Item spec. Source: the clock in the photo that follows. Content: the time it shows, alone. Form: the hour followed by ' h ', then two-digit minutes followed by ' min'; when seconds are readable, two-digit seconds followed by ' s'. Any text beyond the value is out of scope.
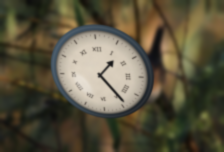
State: 1 h 24 min
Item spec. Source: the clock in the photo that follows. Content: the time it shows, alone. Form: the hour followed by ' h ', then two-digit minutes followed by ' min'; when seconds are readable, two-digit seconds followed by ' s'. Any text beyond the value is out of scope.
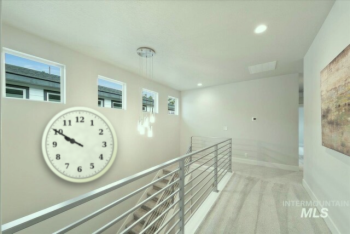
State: 9 h 50 min
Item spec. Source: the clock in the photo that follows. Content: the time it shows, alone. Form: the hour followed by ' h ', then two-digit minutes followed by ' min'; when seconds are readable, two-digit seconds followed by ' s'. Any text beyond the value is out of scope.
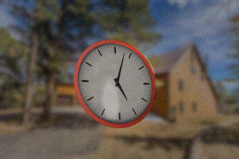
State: 5 h 03 min
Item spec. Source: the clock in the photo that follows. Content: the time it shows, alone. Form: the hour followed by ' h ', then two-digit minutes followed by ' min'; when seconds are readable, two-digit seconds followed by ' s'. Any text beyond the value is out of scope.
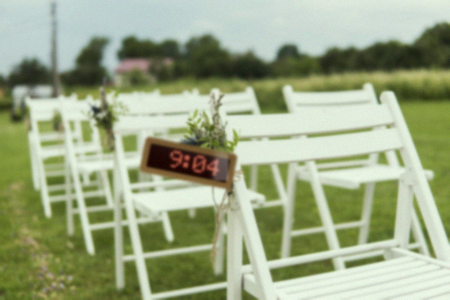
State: 9 h 04 min
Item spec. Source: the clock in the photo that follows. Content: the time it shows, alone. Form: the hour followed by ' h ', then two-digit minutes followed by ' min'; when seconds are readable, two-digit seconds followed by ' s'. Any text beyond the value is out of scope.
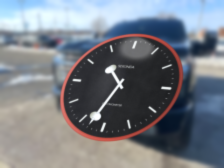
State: 10 h 33 min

--------------------------------

**Aim of the exercise**
Reproduce verbatim the records from their beginning through the line containing "State: 9 h 50 min", omitting the pictures from your answer.

**Answer to this task**
Item spec. Source: the clock in the photo that follows. Content: the time it shows, alone. Form: the hour followed by ' h ', then two-digit minutes followed by ' min'; when seconds are readable, two-digit seconds followed by ' s'. Any text beyond the value is out of scope.
State: 1 h 24 min
Item spec. Source: the clock in the photo that follows. Content: the time it shows, alone. Form: the hour followed by ' h ', then two-digit minutes followed by ' min'; when seconds are readable, two-digit seconds followed by ' s'. Any text beyond the value is out of scope.
State: 9 h 50 min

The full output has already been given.